8th Army GIs expect big things at D.C. race
September 15, 2005
YONGSAN GARRISON, South Korea — Last year, a team of 16 men and women from 8th U.S. Army placed second in a 10-mile run that drew American soldiers and officers from around the world.
This year, the team is hoping for more.
“What do you need that you don’t have?” U.S. Forces Korea commander Gen. Leon J. LaPorte asked the team Tuesday morning as he wished the runners good luck in the Army Ten-Miler, slated for Oct. 2.
There was a long pause before Maj. Sylvia Bennett of the 19th Theater Support Command spoke up.
“Really good weather, sir,” she said, drawing smiles from everyone.

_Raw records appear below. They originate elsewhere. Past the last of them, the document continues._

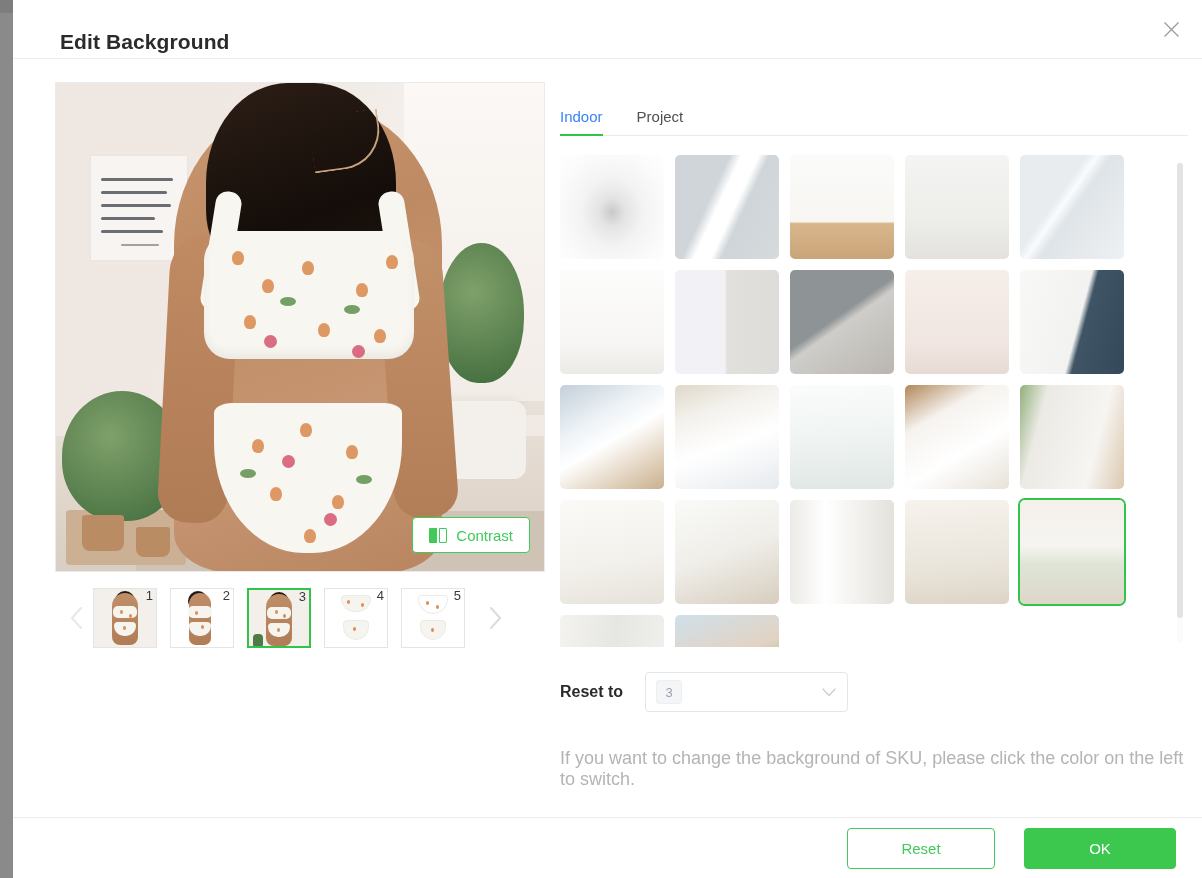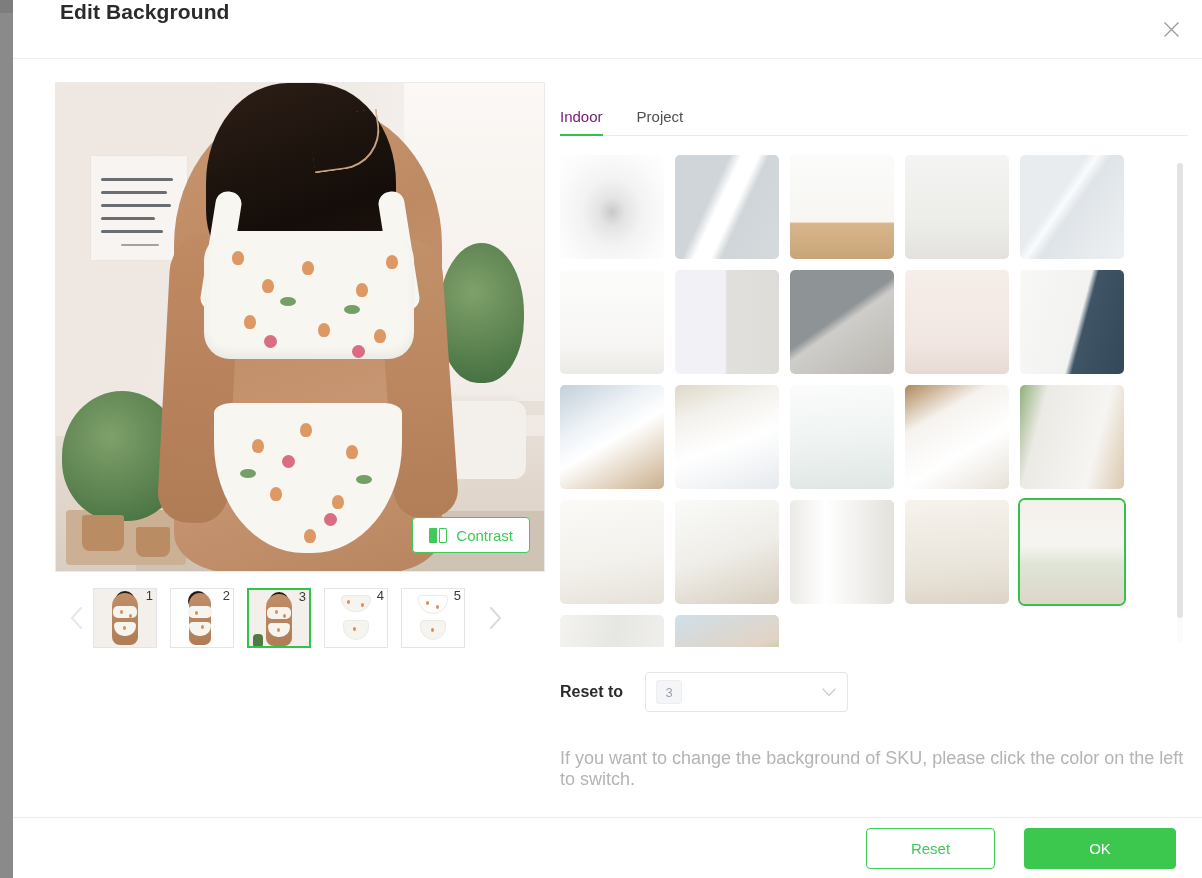--- a/index.html
+++ b/index.html
@@ -57,7 +57,7 @@
     height: 59px;
     flex: 0 0 59px;
     border-bottom: 1px solid #ececec;
-    display: flex; align-items: flex-start;
+    display: flex; align-items: flex-end;
     position: relative;
     padding: 0 28px 4px 47px;
   }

The 16 soldiers and officers will compete in early October in Washington, D.C., in conjunction with the Association of the United States Army’s annual conference. The run kicks off the conference, and later the runners will man a booth promoting South Korea as an assignment for other servicemembers.
“You’re great ambassadors for 8th Army when you go,” LaPorte told the group.

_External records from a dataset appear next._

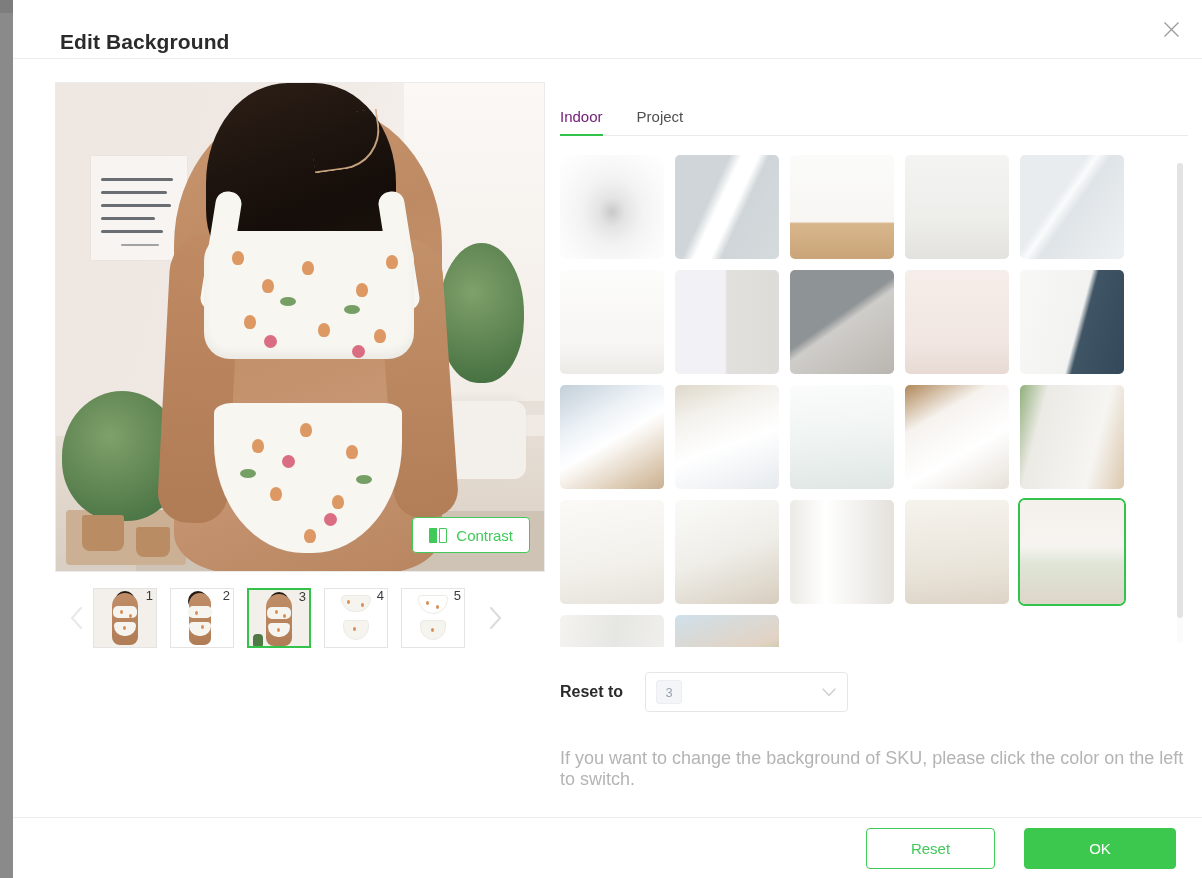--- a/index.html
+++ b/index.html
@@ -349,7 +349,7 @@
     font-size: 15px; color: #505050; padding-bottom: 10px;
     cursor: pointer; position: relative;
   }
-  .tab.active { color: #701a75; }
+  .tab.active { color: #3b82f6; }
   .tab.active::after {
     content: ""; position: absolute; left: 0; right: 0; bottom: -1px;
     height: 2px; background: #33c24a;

Last year, the men’s and women’s teams both won second place out of more than 200 teams participating in the run, Bennett said.
The team is sponsored by the American Chamber of Commerce in Korea; the Korea Region Morale, Welfare and Recreation office; and 8th Army’s AUSA group. The entire trip costs about $70,000. MWR pays for about $60,000 of that, including airfare and hotels, said Tom Higgins, sports director for Korea Region MWR.
The AUSA chapter provides a $400 stipend to each runner to help pay for meals and in compensation for them working the convention, said Dave Ciesinski, senior vice president of the Morning Calm chapter of AUSA.
Before heading off for a two-week training camp at Daegu, LaPorte, 8th Army Commander Lt. Gen. Charles C. Campbell and USFK Commander Sgt. Maj. Barry Wheeler thanked the group for keeping in shape and running on behalf of 8th Army.
Training for the race is all part of maintaining readiness on the peninsula, Campbell said, and he encouraged the runners to bring that message to other Army members at the convention.
“That story needs to be told,” he said.